• [TASK OBJECTIVE] Every line of the entries below that includes "pixels" belongs in the answer, copied as written.

• [SOURCE DATA]

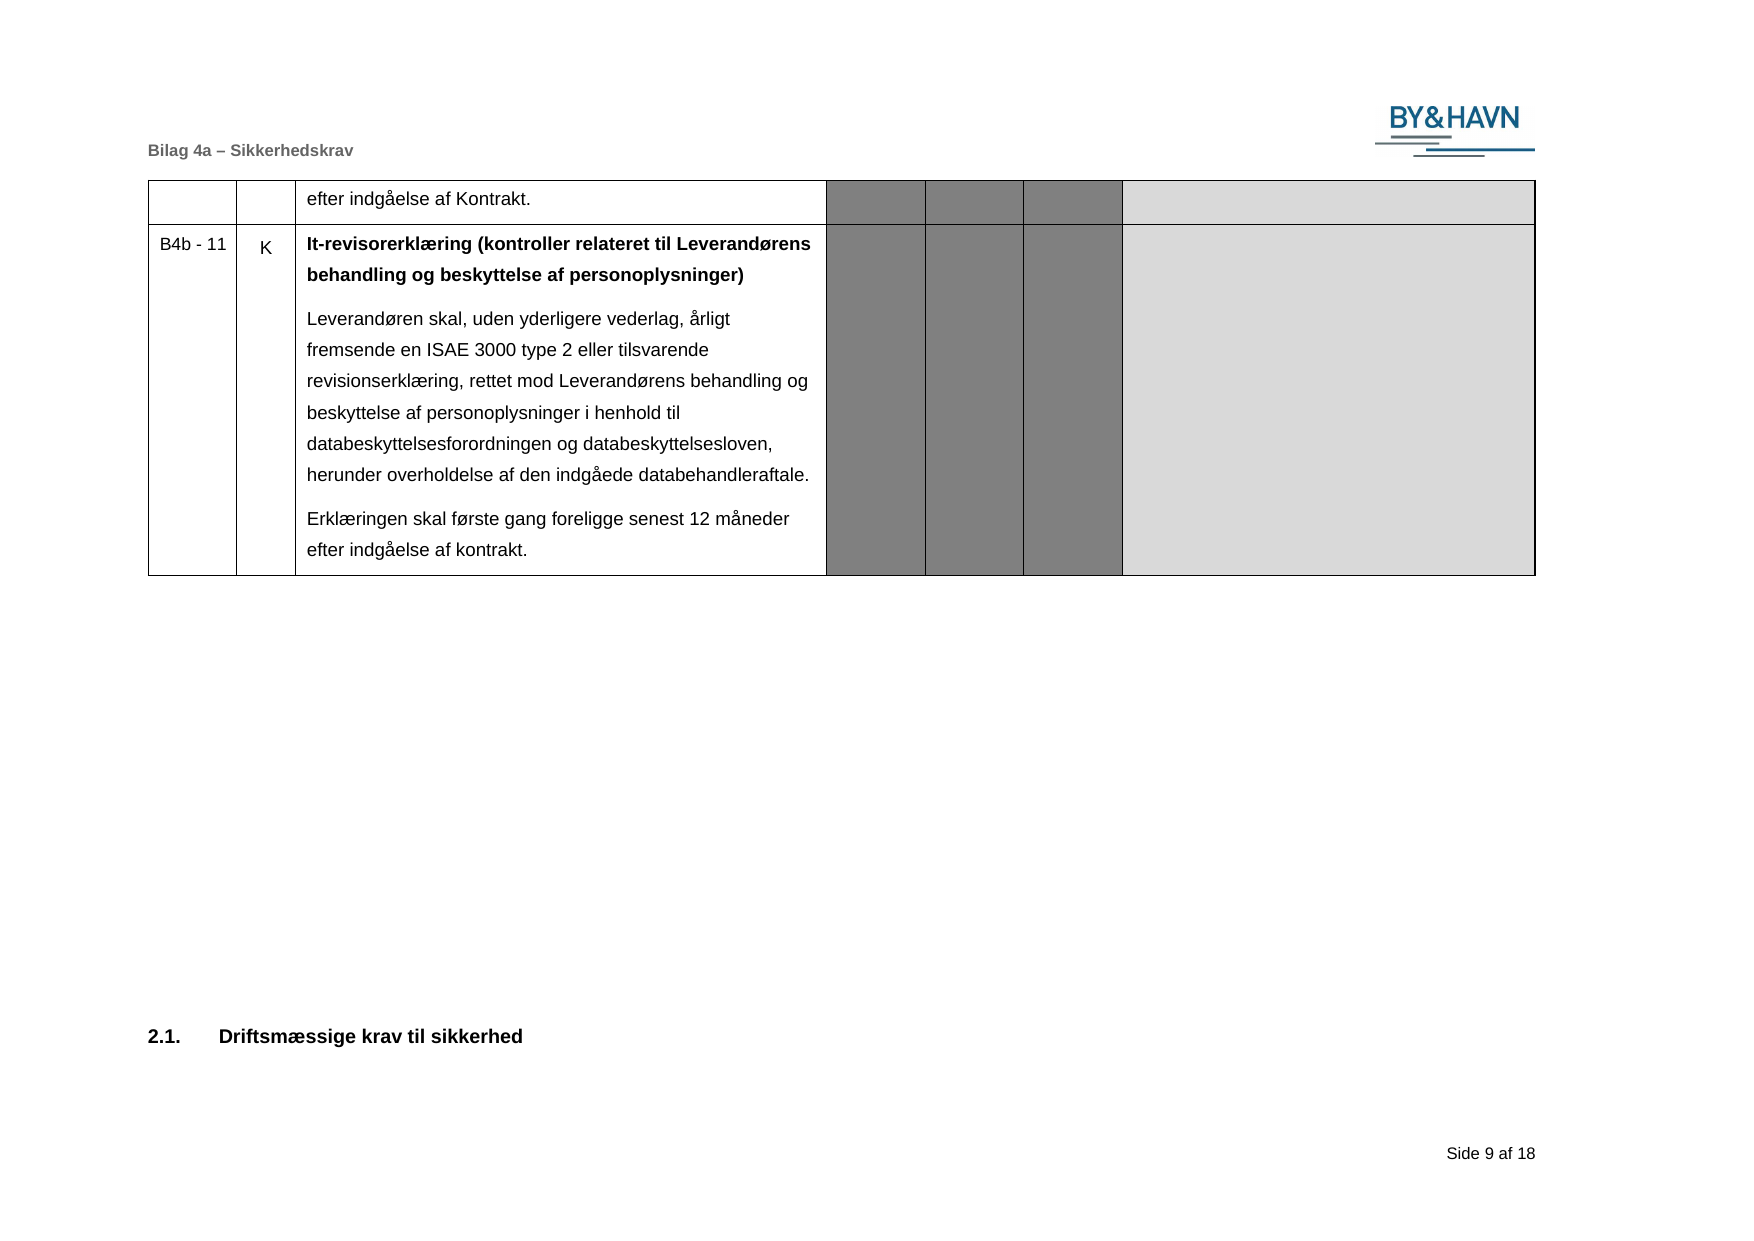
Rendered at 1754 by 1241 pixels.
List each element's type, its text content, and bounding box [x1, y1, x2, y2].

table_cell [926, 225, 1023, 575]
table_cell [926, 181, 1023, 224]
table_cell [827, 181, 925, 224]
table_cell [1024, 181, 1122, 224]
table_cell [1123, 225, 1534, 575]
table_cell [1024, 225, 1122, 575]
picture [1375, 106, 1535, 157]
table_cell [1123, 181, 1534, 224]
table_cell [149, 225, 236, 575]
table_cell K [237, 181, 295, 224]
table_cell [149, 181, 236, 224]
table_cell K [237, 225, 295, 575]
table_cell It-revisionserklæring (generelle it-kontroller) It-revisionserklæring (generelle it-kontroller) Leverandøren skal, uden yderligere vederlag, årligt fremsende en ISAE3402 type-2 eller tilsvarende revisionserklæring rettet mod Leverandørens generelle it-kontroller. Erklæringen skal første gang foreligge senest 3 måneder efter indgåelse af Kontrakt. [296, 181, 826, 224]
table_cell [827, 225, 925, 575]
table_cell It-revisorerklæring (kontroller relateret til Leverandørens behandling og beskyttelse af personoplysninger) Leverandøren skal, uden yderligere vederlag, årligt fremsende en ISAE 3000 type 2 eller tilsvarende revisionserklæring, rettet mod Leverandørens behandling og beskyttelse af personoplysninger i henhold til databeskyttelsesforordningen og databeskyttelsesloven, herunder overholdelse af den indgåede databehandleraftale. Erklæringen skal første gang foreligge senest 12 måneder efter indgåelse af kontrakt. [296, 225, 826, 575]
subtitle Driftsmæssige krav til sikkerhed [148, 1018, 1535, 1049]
---
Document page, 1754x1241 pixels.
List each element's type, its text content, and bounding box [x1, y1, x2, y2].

• [OUTPUT OF THE TASK]
Rendered at 1754 by 1241 pixels.
Document page, 1754x1241 pixels.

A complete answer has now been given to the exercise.